Authorities have upgraded to vehicular homicide one of the charges against Ryan Lisabeth, the motorist accused of hitting three children and killing one of them in northwest Atlanta Friday.
Lisabeth, 28, was arrested on multiple charges, including DUI, serious injury by vehicle, reckless driving, driving on the wrong side of the road and possession of a controlled substance, according to online Fulton County Jail records. He was denied bond Monday.
His record includes three DUI convictions, a cocaine-related conviction and an open DUI case that he was scheduled to be sentenced for at the time he went before a judge on the latest charges Monday, Channel 2 reported. Further, he was in a treatment facility at the time of Friday’s incident. His attorney declined to comment about his case.
Isaiah Ward, 9, was taken off life support Sunday afternoon, his family said during a vigil at the site of the crash, which occurred Friday night on Joseph E. Boone Boulevard and Mayson Turner Road. His older brother, 11-year-old Roland, and the other injured child, 12-year-old Timothy Hood, remained in critical condition late Sunday at Children’s Healthcare of Atlanta at Egleston, Channel 2 reported.
Investigators said Lisabeth tried to get away after the incident. Atlanta police provided more details about the accident Monday, saying he was “traveling on Joseph E. Boone at a high rate of speed when he struck a passing truck on the rear as he crossed over the center line. The suspect traveled up onto the sidewalk where three children were standing and talking. The suspect struck the three children, causing them to be thrown in multiple directions. The vehicle continued and struck a second vehicle before becoming disabled and coming to an uncontrolled stop.”
Isaiah’s uncle, Freddie Smith, told Channel 2 his first reaction was to inflict pain on Lisabeth.
“I wanted him to suffer,” Smith said, breaking the word into two, hard syllables. “SUF-FER.”
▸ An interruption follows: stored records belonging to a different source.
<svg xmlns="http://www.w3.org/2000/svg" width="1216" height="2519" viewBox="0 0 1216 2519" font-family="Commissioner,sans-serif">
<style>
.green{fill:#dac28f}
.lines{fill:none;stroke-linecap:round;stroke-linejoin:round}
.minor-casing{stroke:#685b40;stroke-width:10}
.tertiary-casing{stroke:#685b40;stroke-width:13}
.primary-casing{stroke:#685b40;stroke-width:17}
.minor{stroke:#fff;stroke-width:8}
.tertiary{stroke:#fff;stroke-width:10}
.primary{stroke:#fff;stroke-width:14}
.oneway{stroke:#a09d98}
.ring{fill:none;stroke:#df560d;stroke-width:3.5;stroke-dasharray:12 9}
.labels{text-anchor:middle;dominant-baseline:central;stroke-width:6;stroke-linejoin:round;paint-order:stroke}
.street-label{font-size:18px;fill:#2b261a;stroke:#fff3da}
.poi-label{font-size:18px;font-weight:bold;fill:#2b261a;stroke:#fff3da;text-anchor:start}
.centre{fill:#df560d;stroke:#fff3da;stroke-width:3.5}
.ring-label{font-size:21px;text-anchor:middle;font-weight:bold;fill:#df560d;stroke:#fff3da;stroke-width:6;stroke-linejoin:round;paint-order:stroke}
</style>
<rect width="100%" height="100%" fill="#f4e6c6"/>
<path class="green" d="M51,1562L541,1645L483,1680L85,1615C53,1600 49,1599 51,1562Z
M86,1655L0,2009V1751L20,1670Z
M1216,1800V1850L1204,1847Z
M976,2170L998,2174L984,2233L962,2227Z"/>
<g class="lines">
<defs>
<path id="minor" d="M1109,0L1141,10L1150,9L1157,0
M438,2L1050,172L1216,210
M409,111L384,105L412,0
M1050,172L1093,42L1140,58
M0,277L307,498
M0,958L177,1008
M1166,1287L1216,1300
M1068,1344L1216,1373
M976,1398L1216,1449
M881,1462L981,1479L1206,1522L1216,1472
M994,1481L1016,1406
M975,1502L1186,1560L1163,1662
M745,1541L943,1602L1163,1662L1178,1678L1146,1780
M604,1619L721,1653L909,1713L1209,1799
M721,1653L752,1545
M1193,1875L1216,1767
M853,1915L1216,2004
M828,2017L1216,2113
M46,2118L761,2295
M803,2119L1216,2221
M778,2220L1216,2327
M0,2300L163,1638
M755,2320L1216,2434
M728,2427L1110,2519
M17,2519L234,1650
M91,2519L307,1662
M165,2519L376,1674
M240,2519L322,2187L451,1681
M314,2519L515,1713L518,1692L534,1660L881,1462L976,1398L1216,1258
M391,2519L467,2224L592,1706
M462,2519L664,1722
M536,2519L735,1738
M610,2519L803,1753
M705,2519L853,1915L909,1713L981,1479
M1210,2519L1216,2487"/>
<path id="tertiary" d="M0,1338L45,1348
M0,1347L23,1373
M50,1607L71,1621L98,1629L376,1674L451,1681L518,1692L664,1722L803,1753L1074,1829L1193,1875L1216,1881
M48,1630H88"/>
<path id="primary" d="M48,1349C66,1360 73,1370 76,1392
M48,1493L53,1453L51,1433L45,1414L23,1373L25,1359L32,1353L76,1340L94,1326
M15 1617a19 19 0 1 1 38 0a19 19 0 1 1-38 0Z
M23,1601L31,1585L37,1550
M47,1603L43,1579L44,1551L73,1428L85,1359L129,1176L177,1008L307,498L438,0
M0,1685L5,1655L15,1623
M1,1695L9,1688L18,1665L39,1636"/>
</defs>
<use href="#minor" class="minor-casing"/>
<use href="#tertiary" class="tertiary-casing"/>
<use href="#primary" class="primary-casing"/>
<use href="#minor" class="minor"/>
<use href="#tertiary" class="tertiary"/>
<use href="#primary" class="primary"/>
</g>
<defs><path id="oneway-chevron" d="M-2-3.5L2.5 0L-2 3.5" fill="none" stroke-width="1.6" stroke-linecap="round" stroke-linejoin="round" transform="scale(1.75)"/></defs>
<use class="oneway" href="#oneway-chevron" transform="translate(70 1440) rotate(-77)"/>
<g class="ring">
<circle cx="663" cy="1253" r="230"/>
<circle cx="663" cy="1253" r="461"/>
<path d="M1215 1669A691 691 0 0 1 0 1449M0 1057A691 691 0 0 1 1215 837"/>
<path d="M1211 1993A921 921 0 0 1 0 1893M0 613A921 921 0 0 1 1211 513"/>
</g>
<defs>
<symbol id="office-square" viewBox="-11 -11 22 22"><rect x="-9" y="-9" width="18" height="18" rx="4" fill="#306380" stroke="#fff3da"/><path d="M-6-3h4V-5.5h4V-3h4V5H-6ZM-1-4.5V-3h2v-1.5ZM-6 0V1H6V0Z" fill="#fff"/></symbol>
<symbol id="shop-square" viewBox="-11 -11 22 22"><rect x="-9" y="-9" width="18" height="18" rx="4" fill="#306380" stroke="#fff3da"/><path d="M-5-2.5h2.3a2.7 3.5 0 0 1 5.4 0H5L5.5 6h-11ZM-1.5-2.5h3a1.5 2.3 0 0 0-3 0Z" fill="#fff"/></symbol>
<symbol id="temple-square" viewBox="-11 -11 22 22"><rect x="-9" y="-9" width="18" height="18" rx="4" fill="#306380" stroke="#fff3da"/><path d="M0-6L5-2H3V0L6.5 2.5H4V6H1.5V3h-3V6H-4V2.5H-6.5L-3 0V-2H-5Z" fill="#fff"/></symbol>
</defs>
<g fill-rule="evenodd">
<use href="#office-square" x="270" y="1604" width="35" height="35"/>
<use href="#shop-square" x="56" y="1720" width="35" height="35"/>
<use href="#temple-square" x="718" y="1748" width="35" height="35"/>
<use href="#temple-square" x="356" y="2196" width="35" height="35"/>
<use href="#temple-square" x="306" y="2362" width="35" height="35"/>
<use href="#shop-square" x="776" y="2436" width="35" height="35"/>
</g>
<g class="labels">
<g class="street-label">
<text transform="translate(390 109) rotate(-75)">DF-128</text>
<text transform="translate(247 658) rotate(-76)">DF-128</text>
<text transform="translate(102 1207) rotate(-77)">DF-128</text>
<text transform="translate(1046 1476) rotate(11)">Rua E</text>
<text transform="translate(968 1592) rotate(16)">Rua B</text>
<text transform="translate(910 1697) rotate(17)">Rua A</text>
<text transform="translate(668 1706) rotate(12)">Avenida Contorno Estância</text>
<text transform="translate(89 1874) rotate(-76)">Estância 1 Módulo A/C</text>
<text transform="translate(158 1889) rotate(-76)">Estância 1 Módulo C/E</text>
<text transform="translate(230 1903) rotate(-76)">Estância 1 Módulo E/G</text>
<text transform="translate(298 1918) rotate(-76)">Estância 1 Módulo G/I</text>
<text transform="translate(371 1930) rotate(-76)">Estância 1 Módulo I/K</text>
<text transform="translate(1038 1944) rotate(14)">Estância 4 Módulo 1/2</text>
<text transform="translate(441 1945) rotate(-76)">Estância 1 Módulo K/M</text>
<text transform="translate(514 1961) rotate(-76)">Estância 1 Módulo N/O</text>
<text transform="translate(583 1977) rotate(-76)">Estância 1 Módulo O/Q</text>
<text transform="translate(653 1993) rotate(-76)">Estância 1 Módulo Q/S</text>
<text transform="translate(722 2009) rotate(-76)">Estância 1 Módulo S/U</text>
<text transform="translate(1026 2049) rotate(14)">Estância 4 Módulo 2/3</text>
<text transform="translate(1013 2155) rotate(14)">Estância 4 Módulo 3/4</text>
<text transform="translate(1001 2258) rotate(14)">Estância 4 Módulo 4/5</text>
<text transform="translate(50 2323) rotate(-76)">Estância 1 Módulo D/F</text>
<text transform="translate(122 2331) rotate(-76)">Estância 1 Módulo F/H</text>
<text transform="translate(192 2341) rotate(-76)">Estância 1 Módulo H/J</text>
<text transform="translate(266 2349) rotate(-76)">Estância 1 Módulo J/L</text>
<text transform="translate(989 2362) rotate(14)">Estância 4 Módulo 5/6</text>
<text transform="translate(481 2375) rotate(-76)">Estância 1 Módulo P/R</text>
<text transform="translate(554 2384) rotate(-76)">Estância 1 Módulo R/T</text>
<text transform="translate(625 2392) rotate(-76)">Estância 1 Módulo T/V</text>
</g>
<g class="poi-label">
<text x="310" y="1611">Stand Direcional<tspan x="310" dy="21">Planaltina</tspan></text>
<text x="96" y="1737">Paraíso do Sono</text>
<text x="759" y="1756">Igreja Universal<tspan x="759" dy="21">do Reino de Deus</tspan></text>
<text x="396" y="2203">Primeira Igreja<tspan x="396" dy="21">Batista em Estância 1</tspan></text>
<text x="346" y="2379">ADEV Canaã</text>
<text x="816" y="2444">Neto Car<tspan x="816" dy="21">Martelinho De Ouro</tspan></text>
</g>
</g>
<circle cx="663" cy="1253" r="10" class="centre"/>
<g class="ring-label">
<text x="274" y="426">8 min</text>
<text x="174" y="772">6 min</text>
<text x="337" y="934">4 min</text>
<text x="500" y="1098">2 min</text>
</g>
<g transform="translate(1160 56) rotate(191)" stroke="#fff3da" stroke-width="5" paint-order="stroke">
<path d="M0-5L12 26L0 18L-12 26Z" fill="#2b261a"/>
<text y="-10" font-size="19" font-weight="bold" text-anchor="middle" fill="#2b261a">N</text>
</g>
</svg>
The neighborhood where the children were struck, Washington Park, is among the most blighted in Atlanta. It’s just a mile and a half west of the Georgia Aquarium, Centennial Olympic Park, College Football Hall of Fame and the Center for Civil and Human Rights downtown. The skyscrapers of midtown are in view. Washington Park, along with the adjacent Vine City and English Avenue neighborhoods, have been the focus of numerous revitalization attempts. While there are longtime working-class residents there, the area has become a haven for drug dealing and other crime.
“It’s dangerous out here, really dangerous,” said Anthony Williams, a security guard at Bright Futures a private school on Joseph E. Boone Boulevard. “That’s what’s going on out here, ‘the business.’ Everybody’s out here doing all types of drugs.”
On Monday morning, children about Isaiah’s age were playing in the school yard of Kipps Ways Academy, another heavily-gated charter school just a short walk away from the scene of the crash. The boulevard is dotted on both sides with rundown apartment buildings, grimy corner markets and boarded up buildings. A makeshift memorial to Isaiah of candles, stuffed toy animals and signs punctuates the boulevard’s bleakness. Williams said gunshots are a common sound in the neighborhood, and crime is such a concern that his school’s campus is guarded 24-hours a day.
“We had a window get hit the other day,” Williams said, his gun holstered on his hip. “But I know at the end of the day, God has got his arm around us.”